All too often we focus on the direct costs of a conflict - how many dollars per day does it take to run the war? Without a doubt the cost is astronomical, but considering all the parts in motion it's not totally unreasonable. But what of the other costs, those non-monetary costs?
Sure, we all know that families endure hardship with loved ones gone. Whether it is a son or daughter, a husband, wife, father, or mother - there is some felt loss to all those who knew the deployed individual. I will even go so far to assume that in some cases, especially marriages, the impact may be even further felt when the garbage disposal goes berserk and the husband isn't there to fix it, or the kids have a crap day and mom isn't home to say those magical motherly words that seem to make it all better. These are the costs that those who know and care about us must pay, often without choice or vote in the matter.

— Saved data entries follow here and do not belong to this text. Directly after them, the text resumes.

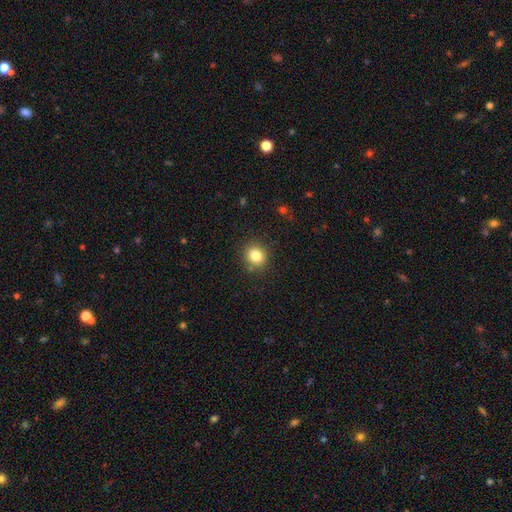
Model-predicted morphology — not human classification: Smooth or featured? Predicted: smooth (p=0.82). How rounded? Predicted: round (p=0.83). Merging? Predicted: none (p=0.87).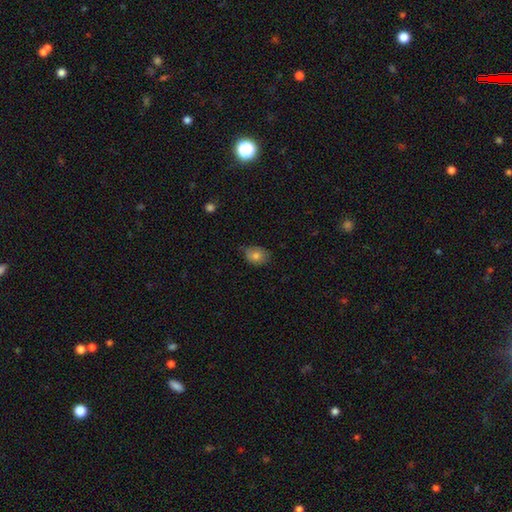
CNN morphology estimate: type=smooth (79%); roundness=in between (63%); merging=none (62%).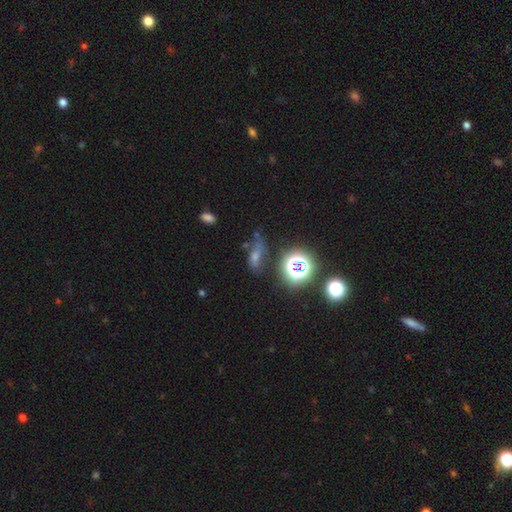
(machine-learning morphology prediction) star or artifact 57%, smooth 25%, featured or disk 17%.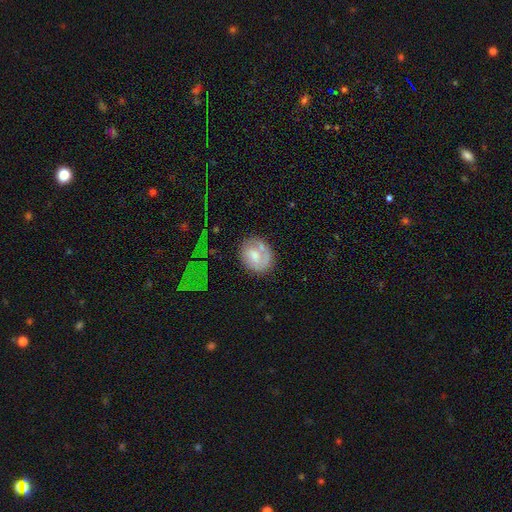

But there are other costs that are far less obvious. Recently, someone close to me here in Afghanistan had someone very close to them pass away unexpectedly. Being 10,000 miles away doesn't make the loss any less painful; it does make it significantly more difficult to take in and process. There is no chance to go pay final respects, to be among family and friends in whom to seek strength to get through. Furthermore, there is no break, no relief, no space to go be alone with your thoughts, to clear your head, to comprehend and digest the impact this may have. The operational mission does not slow down, the requirements do not waiver, and the daily stress does not step aside or show compassion for your loss. One must soldier on, regardless of the internal cost it will inevitably have.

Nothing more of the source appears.